What "research" are you pointing to "proving" that three weeks of TPR is needed before starting storytelling??
There's no reason to require TPR before starting TPRS if you don't want to. TPR is useful to establish physical-movement words (though I personally believe there are limits to this as well, for the same reasons that the new "almost-kinda-comprehensible input" movement is not succeeding as well as TPRS: meaning is never established beyond a doubt because of the insistence that the native language is somehow "polluting" to the experience). But those words are easily established by simply telling students what they mean and then using them.
TPRS started as a desire to take TPR beyond the realm of commands. Yes, Asher claims you can teach the whole language through TPR, and I'm sure you can -- theoretically. I work with real teachers, though.
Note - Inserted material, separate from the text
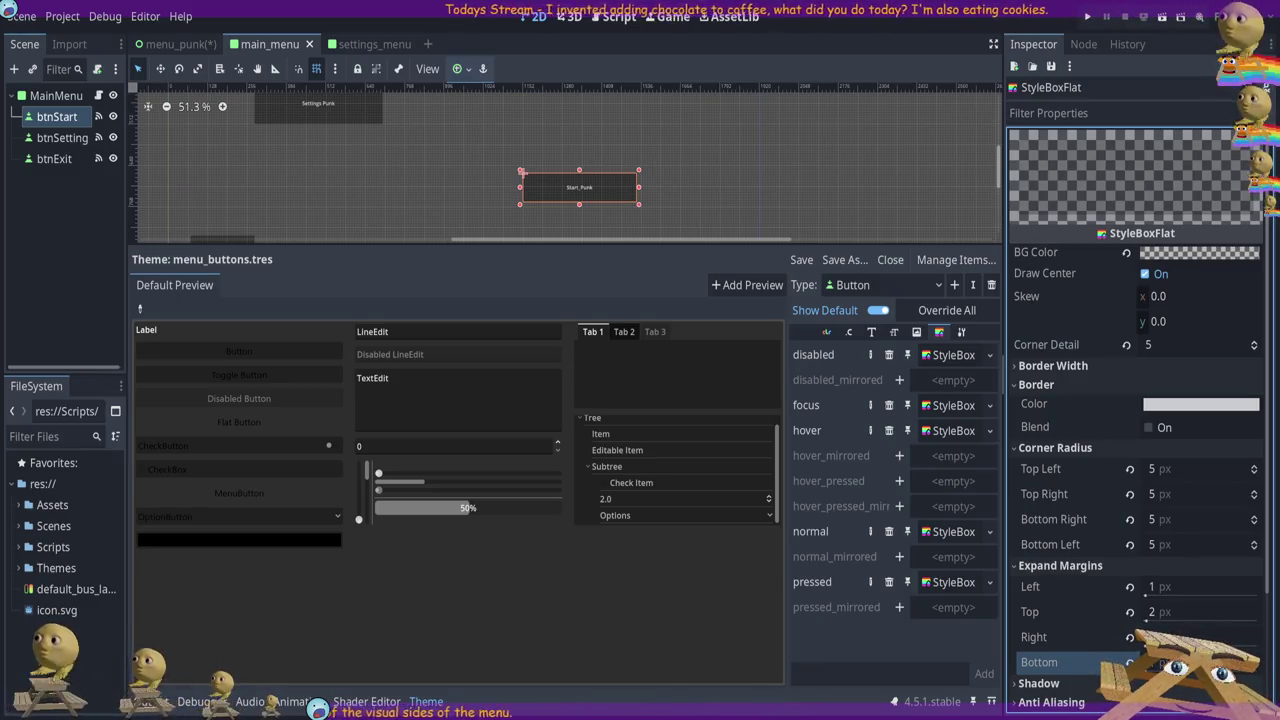
# Change the disabled stylebox's Corner Detail from 5 to 8
pyautogui.click(1107, 344)
pyautogui.write('8')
The average teacher doesn't have the ability to do that beyond the very basics (stand up, sit down, touch your nose, whatever). Commands are important but they are not really the highest-frequency language in terms of what is on most curricula in a school course, and that also becomes an issue.
I start beginners all the time using nothing more than TPRS (and TPRS over Skype to boot, which limits some things). I make sure that the first items I teach are what I call the Super Seven: words that allow students to express and understand, although in a very basic and generic way, the concepts of possession, existence, location, volition, preference/affection, and motion. With those words, you can make some kickass stories, or talk about things that students really want to talk about. (Not all TPRS is stories about blue cats.) Then you go on to expand to the most specific vocabulary.
TPR is useful in a classroom situation because TPRS requires a lot of attention. It requires far more attention on the part of the student than traditional book exercises. They are constantly listening actively and answering and responding in TPRS. So using TPR to continue input while not requiring such close attention and oral responses is a good way to give a "brain break".
Associating gestures with new vocabulary items is very powerful, and is used by many (but not all) TPRS teachers, but that is not really TPR in the sense of Asher's stuff.